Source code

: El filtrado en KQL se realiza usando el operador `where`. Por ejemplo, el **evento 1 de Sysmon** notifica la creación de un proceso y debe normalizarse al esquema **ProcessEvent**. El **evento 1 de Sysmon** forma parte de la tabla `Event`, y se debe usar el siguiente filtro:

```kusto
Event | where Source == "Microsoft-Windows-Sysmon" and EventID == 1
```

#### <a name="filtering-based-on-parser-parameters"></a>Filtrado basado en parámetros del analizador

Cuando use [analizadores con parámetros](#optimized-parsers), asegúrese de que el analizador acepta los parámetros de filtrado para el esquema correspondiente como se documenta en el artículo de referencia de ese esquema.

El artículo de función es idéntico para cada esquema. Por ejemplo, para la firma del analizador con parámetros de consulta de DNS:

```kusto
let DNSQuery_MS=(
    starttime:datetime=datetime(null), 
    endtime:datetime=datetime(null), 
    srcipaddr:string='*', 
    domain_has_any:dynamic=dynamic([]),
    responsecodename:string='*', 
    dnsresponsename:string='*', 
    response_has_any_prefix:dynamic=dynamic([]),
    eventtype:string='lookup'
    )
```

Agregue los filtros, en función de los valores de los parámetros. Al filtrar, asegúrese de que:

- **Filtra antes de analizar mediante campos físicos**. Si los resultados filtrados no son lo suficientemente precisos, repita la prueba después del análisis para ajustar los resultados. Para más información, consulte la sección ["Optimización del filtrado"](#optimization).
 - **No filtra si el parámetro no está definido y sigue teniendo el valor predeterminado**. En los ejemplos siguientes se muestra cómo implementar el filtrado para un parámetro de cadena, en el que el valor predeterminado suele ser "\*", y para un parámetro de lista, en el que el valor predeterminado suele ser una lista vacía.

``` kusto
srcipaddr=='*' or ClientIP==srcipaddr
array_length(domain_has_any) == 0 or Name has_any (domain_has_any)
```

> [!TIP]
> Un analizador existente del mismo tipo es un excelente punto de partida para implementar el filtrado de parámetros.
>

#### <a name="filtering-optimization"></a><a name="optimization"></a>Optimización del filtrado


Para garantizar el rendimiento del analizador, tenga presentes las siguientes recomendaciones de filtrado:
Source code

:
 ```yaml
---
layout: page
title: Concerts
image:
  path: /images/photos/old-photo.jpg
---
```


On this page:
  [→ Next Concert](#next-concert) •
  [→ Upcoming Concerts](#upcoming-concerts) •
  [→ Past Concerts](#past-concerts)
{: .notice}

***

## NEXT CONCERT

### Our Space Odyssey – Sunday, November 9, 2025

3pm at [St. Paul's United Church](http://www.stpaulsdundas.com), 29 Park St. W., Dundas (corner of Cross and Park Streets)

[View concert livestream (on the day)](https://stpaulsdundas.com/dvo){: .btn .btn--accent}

◇ ◇ ◇

## Assignment
Copy each line of the listing that carries the word "función".

## Result
El artículo de función es idéntico para cada esquema. Por ejemplo, para la firma del analizador con parámetros de consulta de DNS:
Agregue los filtros, en función de los valores de los parámetros. Al filtrar, asegúrese de que:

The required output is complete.